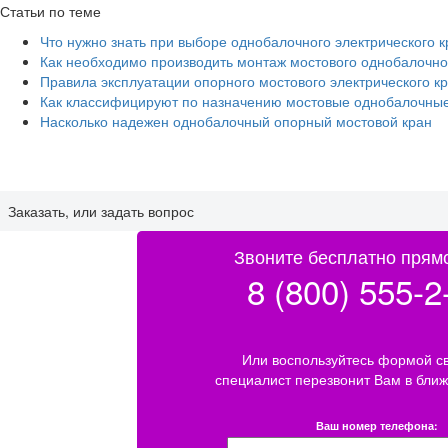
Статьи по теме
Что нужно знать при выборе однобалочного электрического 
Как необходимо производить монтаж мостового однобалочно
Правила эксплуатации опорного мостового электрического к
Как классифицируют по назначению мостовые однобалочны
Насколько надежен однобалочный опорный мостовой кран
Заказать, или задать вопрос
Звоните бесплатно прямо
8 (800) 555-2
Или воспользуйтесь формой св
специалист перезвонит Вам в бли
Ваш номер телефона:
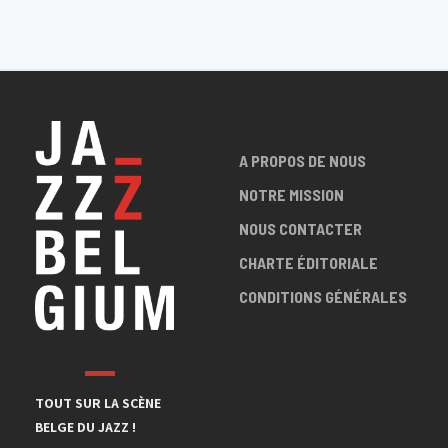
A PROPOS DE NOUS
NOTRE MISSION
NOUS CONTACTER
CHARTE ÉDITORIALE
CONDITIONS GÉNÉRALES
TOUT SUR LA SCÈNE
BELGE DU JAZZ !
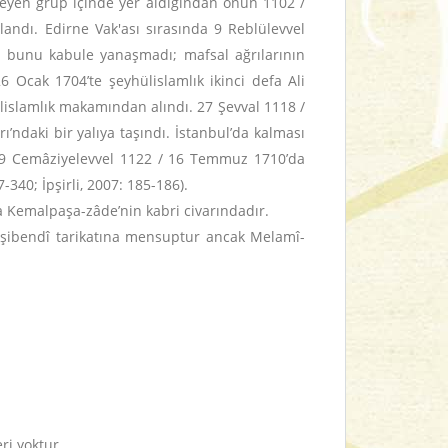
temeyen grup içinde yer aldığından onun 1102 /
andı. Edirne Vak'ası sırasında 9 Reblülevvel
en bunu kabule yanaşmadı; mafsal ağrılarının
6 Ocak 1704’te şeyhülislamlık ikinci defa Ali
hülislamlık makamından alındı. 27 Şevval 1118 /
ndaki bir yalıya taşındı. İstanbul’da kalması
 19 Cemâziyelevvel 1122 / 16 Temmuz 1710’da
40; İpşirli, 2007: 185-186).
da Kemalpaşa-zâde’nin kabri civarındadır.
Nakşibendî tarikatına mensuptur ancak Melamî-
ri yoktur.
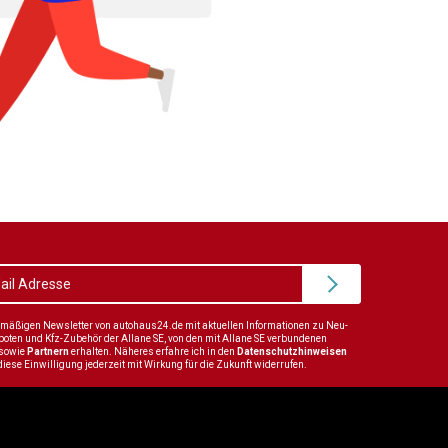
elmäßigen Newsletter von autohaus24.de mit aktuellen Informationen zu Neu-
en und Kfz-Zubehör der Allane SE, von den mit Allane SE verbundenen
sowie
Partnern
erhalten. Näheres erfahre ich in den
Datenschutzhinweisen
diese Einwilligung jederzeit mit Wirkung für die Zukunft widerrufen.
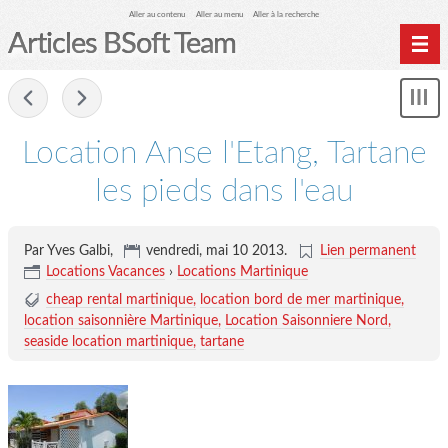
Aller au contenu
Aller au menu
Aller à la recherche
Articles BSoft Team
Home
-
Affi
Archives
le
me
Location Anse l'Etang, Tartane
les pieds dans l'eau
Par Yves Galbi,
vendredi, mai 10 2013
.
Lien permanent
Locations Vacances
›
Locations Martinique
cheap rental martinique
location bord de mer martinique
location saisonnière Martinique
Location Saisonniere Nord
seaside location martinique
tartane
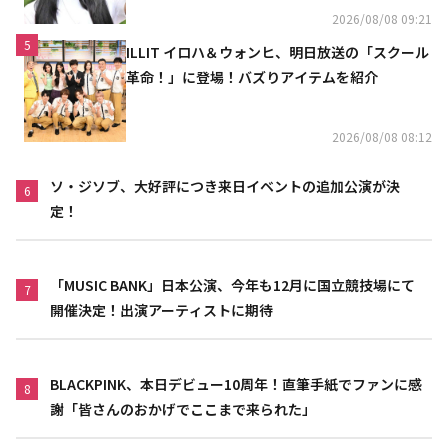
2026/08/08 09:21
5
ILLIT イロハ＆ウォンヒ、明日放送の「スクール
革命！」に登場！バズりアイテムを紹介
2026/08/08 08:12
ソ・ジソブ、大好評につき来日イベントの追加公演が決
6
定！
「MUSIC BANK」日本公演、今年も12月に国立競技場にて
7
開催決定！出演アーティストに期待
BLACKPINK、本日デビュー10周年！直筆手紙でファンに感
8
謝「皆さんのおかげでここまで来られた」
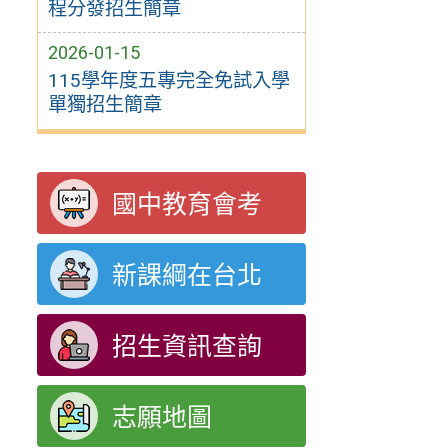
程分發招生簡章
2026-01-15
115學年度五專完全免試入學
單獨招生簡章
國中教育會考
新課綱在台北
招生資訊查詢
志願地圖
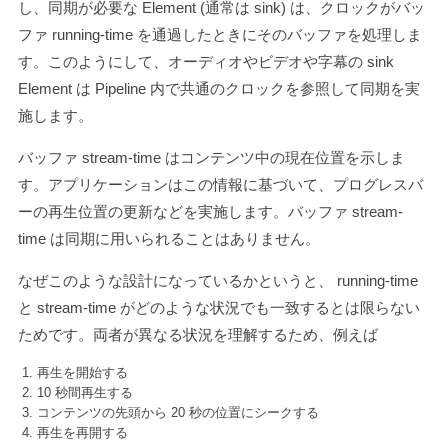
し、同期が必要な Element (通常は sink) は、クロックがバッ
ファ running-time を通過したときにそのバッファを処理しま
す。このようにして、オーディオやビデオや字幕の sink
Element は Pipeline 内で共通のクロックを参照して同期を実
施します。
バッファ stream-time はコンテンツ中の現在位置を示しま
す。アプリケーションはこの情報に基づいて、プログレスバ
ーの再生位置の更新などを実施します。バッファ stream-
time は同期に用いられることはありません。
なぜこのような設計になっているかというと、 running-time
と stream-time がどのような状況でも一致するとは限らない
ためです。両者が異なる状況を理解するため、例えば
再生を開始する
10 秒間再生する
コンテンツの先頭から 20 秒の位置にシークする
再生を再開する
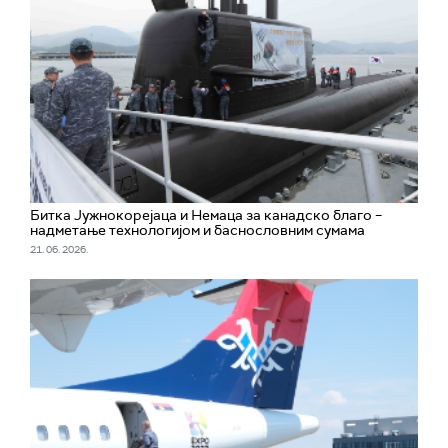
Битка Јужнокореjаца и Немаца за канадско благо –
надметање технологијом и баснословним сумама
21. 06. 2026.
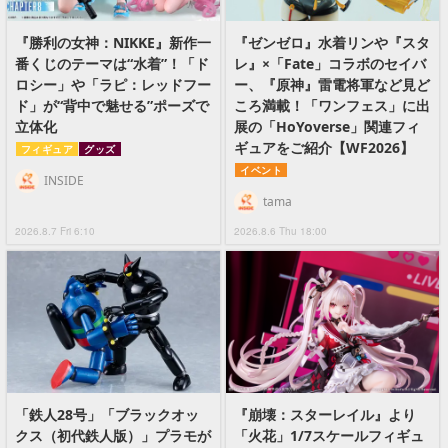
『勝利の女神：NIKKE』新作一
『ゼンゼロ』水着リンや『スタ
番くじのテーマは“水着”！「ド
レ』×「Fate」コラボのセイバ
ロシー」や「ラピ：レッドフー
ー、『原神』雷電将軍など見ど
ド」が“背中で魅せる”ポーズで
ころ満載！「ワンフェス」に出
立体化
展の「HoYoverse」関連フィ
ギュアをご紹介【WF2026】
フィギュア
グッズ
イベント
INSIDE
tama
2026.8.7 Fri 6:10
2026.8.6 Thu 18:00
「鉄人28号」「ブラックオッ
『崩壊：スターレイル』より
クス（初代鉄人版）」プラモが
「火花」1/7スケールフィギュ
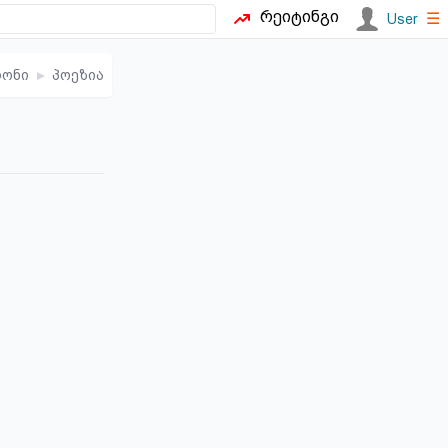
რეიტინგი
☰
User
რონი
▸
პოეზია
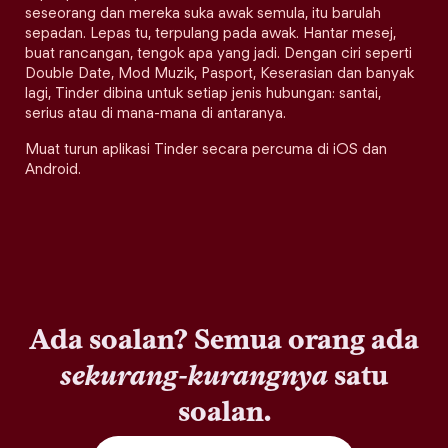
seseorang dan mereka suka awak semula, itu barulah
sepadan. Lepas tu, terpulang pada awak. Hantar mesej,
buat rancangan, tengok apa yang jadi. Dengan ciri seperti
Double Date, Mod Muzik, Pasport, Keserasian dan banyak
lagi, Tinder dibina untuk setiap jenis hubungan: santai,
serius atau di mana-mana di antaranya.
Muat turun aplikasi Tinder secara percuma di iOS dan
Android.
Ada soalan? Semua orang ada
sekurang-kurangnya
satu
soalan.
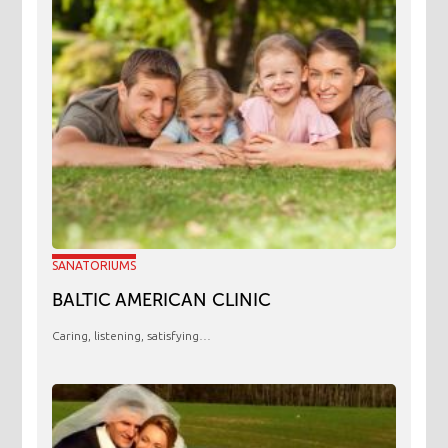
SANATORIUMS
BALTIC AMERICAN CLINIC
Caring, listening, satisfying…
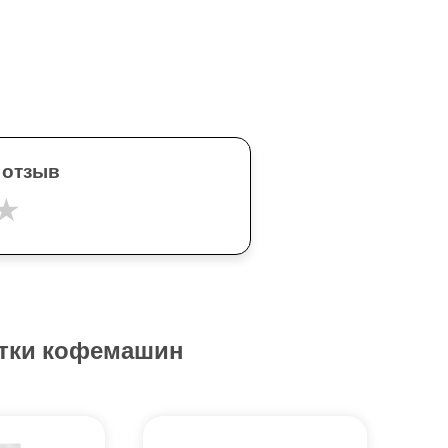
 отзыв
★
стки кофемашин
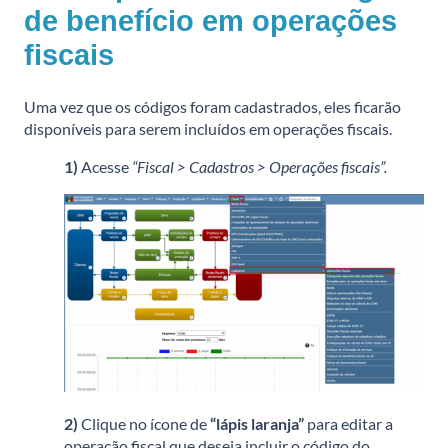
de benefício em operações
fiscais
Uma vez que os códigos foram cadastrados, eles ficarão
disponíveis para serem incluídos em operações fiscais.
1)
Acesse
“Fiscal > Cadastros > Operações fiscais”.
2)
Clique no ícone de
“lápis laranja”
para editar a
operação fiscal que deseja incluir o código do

════

* Your task *
No picture should be included when the data are set down again exactly.

* Output *
Статьи по теме
Что нужно знать при выборе однобалочного электрического 
Как необходимо производить монтаж мостового однобалочно
Правила эксплуатации опорного мостового электрического к
Как классифицируют по назначению мостовые однобалочны
Насколько надежен однобалочный опорный мостовой кран
Заказать, или задать вопрос
Звоните бесплатно прямо
8 (800) 555-2
Или воспользуйтесь формой св
специалист перезвонит Вам в бли
Ваш номер телефона:
A PROPOS DE NOUS
NOTRE MISSION
NOUS CONTACTER
CHARTE ÉDITORIALE
CONDITIONS GÉNÉRALES
TOUT SUR LA SCÈNE
BELGE DU JAZZ !
temeyen grup içinde yer aldığından onun 1102 /
andı. Edirne Vak'ası sırasında 9 Reblülevvel
en bunu kabule yanaşmadı; mafsal ağrılarının
6 Ocak 1704’te şeyhülislamlık ikinci defa Ali
hülislamlık makamından alındı. 27 Şevval 1118 /
ndaki bir yalıya taşındı. İstanbul’da kalması
 19 Cemâziyelevvel 1122 / 16 Temmuz 1710’da
40; İpşirli, 2007: 185-186).
da Kemalpaşa-zâde’nin kabri civarındadır.
Nakşibendî tarikatına mensuptur ancak Melamî-
ri yoktur.
elmäßigen Newsletter von autohaus24.de mit aktuellen Informationen zu Neu-
en und Kfz-Zubehör der Allane SE, von den mit Allane SE verbundenen
sowie
Partnern
erhalten. Näheres erfahre ich in den
Datenschutzhinweisen
diese Einwilligung jederzeit mit Wirkung für die Zukunft widerrufen.
Aller au contenu
Aller au menu
Aller à la recherche
Articles BSoft Team
Home
-
Affi
Archives
le
me
Location Anse l'Etang, Tartane
les pieds dans l'eau
Par Yves Galbi,
vendredi, mai 10 2013
.
Lien permanent
Locations Vacances
›
Locations Martinique
cheap rental martinique
location bord de mer martinique
location saisonnière Martinique
Location Saisonniere Nord
seaside location martinique
tartane
2026/08/08 09:21
5
ILLIT イロハ＆ウォンヒ、明日放送の「スクール
革命！」に登場！バズりアイテムを紹介
2026/08/08 08:12
ソ・ジソブ、大好評につき来日イベントの追加公演が決
6
定！
「MUSIC BANK」日本公演、今年も12月に国立競技場にて
7
開催決定！出演アーティストに期待
BLACKPINK、本日デビュー10周年！直筆手紙でファンに感
8
謝「皆さんのおかげでここまで来られた」
程分發招生簡章
2026-01-15
115學年度五專完全免試入學
單獨招生簡章
國中教育會考
新課綱在台北
招生資訊查詢
志願地圖
し、同期が必要な Element (通常は sink) は、クロックがバッ
ファ running-time を通過したときにそのバッファを処理しま
す。このようにして、オーディオやビデオや字幕の sink
Element は Pipeline 内で共通のクロックを参照して同期を実
施します。
バッファ stream-time はコンテンツ中の現在位置を示しま
す。アプリケーションはこの情報に基づいて、プログレスバ
ーの再生位置の更新などを実施します。バッファ stream-
time は同期に用いられることはありません。
なぜこのような設計になっているかというと、 running-time
と stream-time がどのような状況でも一致するとは限らない
ためです。両者が異なる状況を理解するため、例えば
再生を開始する
10 秒間再生する
コンテンツの先頭から 20 秒の位置にシークする
再生を再開する
Битка Јужнокореjаца и Немаца за канадско благо –
надметање технологијом и баснословним сумама
21. 06. 2026.
『勝利の女神：NIKKE』新作一
『ゼンゼロ』水着リンや『スタ
番くじのテーマは“水着”！「ド
レ』×「Fate」コラボのセイバ
ロシー」や「ラピ：レッドフー
ー、『原神』雷電将軍など見ど
ド」が“背中で魅せる”ポーズで
ころ満載！「ワンフェス」に出
立体化
展の「HoYoverse」関連フィ
ギュアをご紹介【WF2026】
フィギュア
グッズ
イベント
INSIDE
tama
2026.8.7 Fri 6:10
2026.8.6 Thu 18:00
「鉄人28号」「ブラックオッ
『崩壊：スターレイル』より
クス（初代鉄人版）」プラモが
「火花」1/7スケールフィギュ
რეიტინგი
☰
User
რონი
▸
პოეზია
seseorang dan mereka suka awak semula, itu barulah
sepadan. Lepas tu, terpulang pada awak. Hantar mesej,
buat rancangan, tengok apa yang jadi. Dengan ciri seperti
Double Date, Mod Muzik, Pasport, Keserasian dan banyak
lagi, Tinder dibina untuk setiap jenis hubungan: santai,
serius atau di mana-mana di antaranya.
Muat turun aplikasi Tinder secara percuma di iOS dan
Android.
Ada soalan? Semua orang ada
sekurang-kurangnya
satu
soalan.
SANATORIUMS
BALTIC AMERICAN CLINIC
Caring, listening, satisfying…
 отзыв
★
стки кофемашин
de benefício em operações
fiscais
Uma vez que os códigos foram cadastrados, eles ficarão
disponíveis para serem incluídos em operações fiscais.
1)
Acesse
“Fiscal > Cadastros > Operações fiscais”.
2)
Clique no ícone de
“lápis laranja”
para editar a
operação fiscal que deseja incluir o código do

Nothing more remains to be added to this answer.